Por qué este 25 de agosto se celebra el Día del Peluquero
Esta jornada rinde homenaje a los profesionales de las tijeras y las navajas, figuras esenciales en la estética y el cuidado personal. Conocé la historia de una profesión que transformó su estatus social y su arraigo en la cultura nacional.


El monarca tomó una decisión histórica al ascender de categoría a su peluquero personal, nombrándolo "hombre libre". Al otorgarle este reconocimiento, Luis IX igualó el estatus de los peluqueros al de los caballeros, jueces y médicos de la corte. La conmemoración de esta efeméride se fijó el 25 de agosto en recuerdo a la santificación del monarca francés, cuyo gesto dignificó la profesión para siempre.
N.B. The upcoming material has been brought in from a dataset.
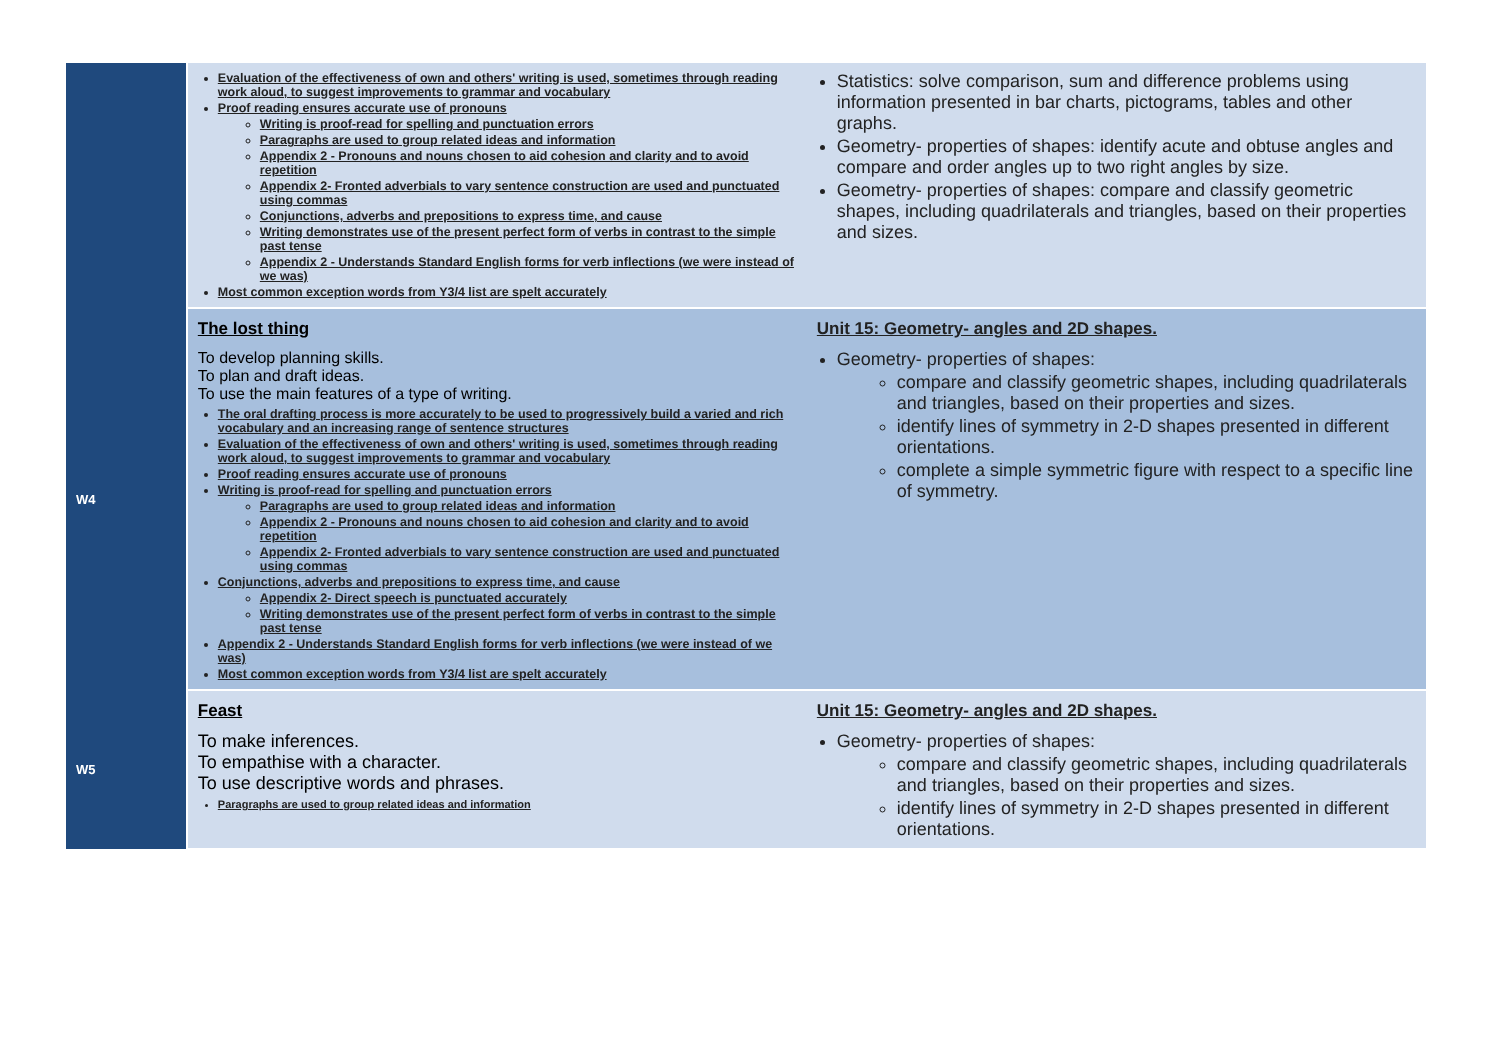| | | Evaluation of the effectiveness of own and others' writing is used, sometimes through reading work aloud, to suggest improvements to grammar and vocabulary Proof reading ensures accurate use of pronouns Writing is proof-read for spelling and punctuation errors Paragraphs are used to group related ideas and information Appendix 2 - Pronouns and nouns chosen to aid cohesion and clarity and to avoid repetition Appendix 2- Fronted adverbials to vary sentence construction are used and punctuated using commas Conjunctions, adverbs and prepositions to express time, and cause Writing demonstrates use of the present perfect form of verbs in contrast to the simple past tense Appendix 2 - Understands Standard English forms for verb inflections (we were instead of we was) Most common exception words from Y3/4 list are spelt accurately | Statistics: solve comparison, sum and difference problems using information presented in bar charts, pictograms, tables and other graphs. Geometry- properties of shapes: identify acute and obtuse angles and compare and order angles up to two right angles by size. Geometry- properties of shapes: compare and classify geometric shapes, including quadrilaterals and triangles, based on their properties and sizes. |
| W4 | | The lost thing To develop planning skills. To plan and draft ideas. To use the main features of a type of writing. The oral drafting process is more accurately to be used to progressively build a varied and rich vocabulary and an increasing range of sentence structures Evaluation of the effectiveness of own and others' writing is used, sometimes through reading work aloud, to suggest improvements to grammar and vocabulary Proof reading ensures accurate use of pronouns Writing is proof-read for spelling and punctuation errors Paragraphs are used to group related ideas and information Appendix 2 - Pronouns and nouns chosen to aid cohesion and clarity and to avoid repetition Appendix 2- Fronted adverbials to vary sentence construction are used and punctuated using commas Conjunctions, adverbs and prepositions to express time, and cause Appendix 2- Direct speech is punctuated accurately Writing demonstrates use of the present perfect form of verbs in contrast to the simple past tense Appendix 2 - Understands Standard English forms for verb inflections (we were instead of we was) Most common exception words from Y3/4 list are spelt accurately | Unit 15: Geometry- angles and 2D shapes. Geometry- properties of shapes: compare and classify geometric shapes, including quadrilaterals and triangles, based on their properties and sizes. identify lines of symmetry in 2-D shapes presented in different orientations. complete a simple symmetric figure with respect to a specific line of symmetry. |
| W5 | | Feast To make inferences. To empathise with a character. To use descriptive words and phrases. Paragraphs are used to group related ideas and information | Unit 15: Geometry- angles and 2D shapes. Geometry- properties of shapes: compare and classify geometric shapes, including quadrilaterals and triangles, based on their properties and sizes. identify lines of symmetry in 2-D shapes presented in different orientations. |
La organización gremial y el festejo en Argentina
En la República Argentina, el día cobró un sentido identitario e histórico propio a partir del siglo XIX. El 25 de agosto de 1877, el peluquero y director teatral Domingo Guillén organizó un relevante festejo en el Teatro Coliseo de la Ciudad de Buenos Aires. El evento convocó a más de 400 profesionales y sirvió de marco para la fundación de la Sociedad de Barberos y Peluqueros.

Años más tarde, durante el Congreso Nacional de Peluqueros celebrado en la ciudad bonaerense de Pergamino en 1940, se acordó declarar oficialmente el 25 de agosto como el Día del Peluquero en todo el país, institucionalizando una labor clave para la comunidad.

Arte, transformación y vínculo social
En la actualidad, la barbería y la estilística trascienden la mera estética visual. Las tijeras y las navajas operan como herramientas de transformación personal, donde el diálogo y el encuentro en el sillón fortalecen el estado de ánimo, la autoestima y la imagen de los clientes cotidianos.